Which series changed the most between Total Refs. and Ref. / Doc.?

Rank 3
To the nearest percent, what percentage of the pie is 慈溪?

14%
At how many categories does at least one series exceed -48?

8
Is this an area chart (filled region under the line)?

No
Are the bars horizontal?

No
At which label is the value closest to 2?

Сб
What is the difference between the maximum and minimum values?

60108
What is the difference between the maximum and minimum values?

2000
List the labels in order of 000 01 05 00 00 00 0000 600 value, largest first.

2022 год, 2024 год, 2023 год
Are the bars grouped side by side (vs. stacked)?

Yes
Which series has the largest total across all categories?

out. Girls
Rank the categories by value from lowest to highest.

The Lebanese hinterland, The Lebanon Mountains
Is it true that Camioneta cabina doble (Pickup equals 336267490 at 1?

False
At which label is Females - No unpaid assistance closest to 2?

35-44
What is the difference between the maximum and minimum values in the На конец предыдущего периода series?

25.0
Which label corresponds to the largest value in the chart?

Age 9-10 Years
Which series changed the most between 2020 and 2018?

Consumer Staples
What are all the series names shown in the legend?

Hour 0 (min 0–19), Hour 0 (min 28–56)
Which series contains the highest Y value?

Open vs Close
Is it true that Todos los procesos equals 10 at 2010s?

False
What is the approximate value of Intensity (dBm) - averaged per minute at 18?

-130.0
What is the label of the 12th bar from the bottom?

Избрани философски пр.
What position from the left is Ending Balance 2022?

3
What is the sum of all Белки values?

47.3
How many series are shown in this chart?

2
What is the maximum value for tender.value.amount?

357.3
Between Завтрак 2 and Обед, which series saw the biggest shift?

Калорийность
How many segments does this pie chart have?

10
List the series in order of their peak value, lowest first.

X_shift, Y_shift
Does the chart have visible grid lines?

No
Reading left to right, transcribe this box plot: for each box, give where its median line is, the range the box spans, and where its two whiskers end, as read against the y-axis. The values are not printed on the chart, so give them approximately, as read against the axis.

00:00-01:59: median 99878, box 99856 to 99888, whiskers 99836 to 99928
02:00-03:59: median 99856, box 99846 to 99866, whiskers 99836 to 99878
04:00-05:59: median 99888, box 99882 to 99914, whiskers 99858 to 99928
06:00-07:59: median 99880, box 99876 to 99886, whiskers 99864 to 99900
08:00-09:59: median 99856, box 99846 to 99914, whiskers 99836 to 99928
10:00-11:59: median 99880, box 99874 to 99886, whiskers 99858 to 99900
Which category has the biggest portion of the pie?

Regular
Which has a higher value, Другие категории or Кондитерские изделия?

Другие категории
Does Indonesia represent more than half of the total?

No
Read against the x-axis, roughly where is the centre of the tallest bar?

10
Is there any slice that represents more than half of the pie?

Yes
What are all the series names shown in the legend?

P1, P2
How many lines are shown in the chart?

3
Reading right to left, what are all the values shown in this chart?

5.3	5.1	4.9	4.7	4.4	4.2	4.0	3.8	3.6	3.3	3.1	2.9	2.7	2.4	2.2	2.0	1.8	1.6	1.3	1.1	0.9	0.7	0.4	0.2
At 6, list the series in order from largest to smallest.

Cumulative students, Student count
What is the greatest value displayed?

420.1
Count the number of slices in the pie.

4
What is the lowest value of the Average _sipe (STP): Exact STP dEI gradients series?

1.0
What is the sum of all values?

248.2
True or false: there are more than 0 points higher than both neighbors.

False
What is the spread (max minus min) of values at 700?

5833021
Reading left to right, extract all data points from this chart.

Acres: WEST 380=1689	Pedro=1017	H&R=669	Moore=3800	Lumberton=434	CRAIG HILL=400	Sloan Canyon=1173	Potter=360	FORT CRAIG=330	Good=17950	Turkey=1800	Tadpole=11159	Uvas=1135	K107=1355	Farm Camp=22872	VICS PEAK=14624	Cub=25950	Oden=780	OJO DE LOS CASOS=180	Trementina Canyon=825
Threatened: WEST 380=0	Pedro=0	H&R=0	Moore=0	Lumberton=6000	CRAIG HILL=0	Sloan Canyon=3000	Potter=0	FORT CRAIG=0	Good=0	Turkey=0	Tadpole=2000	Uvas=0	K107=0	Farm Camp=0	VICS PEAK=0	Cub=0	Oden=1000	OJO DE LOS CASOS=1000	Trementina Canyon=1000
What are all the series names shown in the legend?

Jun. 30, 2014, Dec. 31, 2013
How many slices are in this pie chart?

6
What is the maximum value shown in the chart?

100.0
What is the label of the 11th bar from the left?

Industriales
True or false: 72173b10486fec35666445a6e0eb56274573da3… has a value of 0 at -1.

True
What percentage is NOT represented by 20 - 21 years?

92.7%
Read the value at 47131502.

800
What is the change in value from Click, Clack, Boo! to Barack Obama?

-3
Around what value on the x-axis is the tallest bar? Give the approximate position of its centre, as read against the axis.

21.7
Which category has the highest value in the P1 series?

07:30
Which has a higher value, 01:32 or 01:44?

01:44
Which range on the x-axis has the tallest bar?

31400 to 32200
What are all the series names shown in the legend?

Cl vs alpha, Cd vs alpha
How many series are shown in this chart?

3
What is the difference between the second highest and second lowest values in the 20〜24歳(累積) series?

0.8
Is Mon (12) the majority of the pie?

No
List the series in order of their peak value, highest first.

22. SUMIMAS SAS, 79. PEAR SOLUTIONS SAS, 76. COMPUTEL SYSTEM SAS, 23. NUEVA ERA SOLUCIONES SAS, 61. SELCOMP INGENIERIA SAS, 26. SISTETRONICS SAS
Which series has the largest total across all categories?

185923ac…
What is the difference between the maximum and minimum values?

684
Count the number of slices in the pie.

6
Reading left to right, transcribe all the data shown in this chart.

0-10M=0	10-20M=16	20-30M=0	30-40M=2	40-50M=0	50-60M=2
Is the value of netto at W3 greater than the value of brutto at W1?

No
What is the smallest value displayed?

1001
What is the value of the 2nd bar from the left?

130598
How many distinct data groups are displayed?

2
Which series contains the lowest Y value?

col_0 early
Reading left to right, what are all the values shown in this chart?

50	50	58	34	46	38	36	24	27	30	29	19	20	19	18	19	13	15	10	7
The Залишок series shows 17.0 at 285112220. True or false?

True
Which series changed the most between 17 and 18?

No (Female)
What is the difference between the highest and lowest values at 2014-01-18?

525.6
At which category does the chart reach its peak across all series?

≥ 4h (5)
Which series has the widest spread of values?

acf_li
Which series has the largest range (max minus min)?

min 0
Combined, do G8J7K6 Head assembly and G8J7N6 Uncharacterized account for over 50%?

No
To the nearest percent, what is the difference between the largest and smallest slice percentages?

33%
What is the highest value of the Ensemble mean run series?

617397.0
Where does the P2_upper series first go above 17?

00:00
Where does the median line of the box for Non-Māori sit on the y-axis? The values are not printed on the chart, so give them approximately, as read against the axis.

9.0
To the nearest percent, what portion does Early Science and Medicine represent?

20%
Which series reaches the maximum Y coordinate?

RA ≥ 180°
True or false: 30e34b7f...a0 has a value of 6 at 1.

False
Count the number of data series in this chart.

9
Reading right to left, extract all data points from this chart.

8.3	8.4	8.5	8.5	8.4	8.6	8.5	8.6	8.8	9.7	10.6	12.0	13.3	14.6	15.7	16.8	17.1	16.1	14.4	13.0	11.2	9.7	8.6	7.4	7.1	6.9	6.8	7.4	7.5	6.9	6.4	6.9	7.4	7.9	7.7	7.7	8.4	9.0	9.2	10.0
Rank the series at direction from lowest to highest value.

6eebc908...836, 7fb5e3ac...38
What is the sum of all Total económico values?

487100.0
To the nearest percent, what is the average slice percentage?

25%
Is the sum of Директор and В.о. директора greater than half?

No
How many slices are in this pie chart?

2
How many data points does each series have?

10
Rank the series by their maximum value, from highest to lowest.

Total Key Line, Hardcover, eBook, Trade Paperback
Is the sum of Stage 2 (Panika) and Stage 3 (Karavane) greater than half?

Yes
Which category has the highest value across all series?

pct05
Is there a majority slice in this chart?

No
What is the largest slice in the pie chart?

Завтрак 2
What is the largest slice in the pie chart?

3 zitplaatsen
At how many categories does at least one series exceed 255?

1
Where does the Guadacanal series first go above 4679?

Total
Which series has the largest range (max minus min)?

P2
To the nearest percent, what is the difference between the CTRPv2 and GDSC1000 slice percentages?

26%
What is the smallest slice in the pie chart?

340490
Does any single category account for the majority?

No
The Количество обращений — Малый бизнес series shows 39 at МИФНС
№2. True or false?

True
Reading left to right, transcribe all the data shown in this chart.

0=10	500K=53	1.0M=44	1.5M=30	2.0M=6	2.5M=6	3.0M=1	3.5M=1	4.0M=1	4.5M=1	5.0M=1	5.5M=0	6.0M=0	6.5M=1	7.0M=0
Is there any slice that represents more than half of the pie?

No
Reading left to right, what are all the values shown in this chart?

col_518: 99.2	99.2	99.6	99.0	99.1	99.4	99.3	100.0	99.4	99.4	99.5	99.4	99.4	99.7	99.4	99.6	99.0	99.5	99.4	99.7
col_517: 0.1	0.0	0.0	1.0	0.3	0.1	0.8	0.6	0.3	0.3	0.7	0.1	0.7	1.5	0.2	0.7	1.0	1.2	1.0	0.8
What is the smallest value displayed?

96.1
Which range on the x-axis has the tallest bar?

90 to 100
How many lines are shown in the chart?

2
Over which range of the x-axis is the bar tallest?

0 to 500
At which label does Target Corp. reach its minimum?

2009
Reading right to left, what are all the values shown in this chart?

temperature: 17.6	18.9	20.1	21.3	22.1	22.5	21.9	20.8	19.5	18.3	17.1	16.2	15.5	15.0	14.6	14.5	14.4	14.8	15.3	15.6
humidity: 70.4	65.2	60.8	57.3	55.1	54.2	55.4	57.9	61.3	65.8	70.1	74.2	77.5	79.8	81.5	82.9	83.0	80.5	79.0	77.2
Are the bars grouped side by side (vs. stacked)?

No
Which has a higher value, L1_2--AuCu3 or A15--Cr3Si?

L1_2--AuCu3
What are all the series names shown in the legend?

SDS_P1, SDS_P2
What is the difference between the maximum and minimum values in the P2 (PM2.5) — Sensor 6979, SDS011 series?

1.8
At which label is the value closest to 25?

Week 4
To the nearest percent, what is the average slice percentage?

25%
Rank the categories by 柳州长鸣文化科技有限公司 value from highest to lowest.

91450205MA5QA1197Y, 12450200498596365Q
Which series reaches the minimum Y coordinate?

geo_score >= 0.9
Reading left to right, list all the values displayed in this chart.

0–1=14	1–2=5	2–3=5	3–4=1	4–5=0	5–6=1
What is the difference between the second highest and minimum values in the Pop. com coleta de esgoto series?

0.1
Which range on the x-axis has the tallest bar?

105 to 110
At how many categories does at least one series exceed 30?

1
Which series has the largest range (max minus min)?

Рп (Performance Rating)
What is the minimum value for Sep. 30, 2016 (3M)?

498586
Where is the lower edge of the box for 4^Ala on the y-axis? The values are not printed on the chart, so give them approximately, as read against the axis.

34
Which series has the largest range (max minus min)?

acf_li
######
# Description of the task
Copy the records word for word, starting at the first line and going on through the line with "Are the bars horizontal?".

# Answer to this task
Which series changed the most between Total Refs. and Ref. / Doc.?

Rank 3
To the nearest percent, what percentage of the pie is 慈溪?

14%
At how many categories does at least one series exceed -48?

8
Is this an area chart (filled region under the line)?

No
Are the bars horizontal?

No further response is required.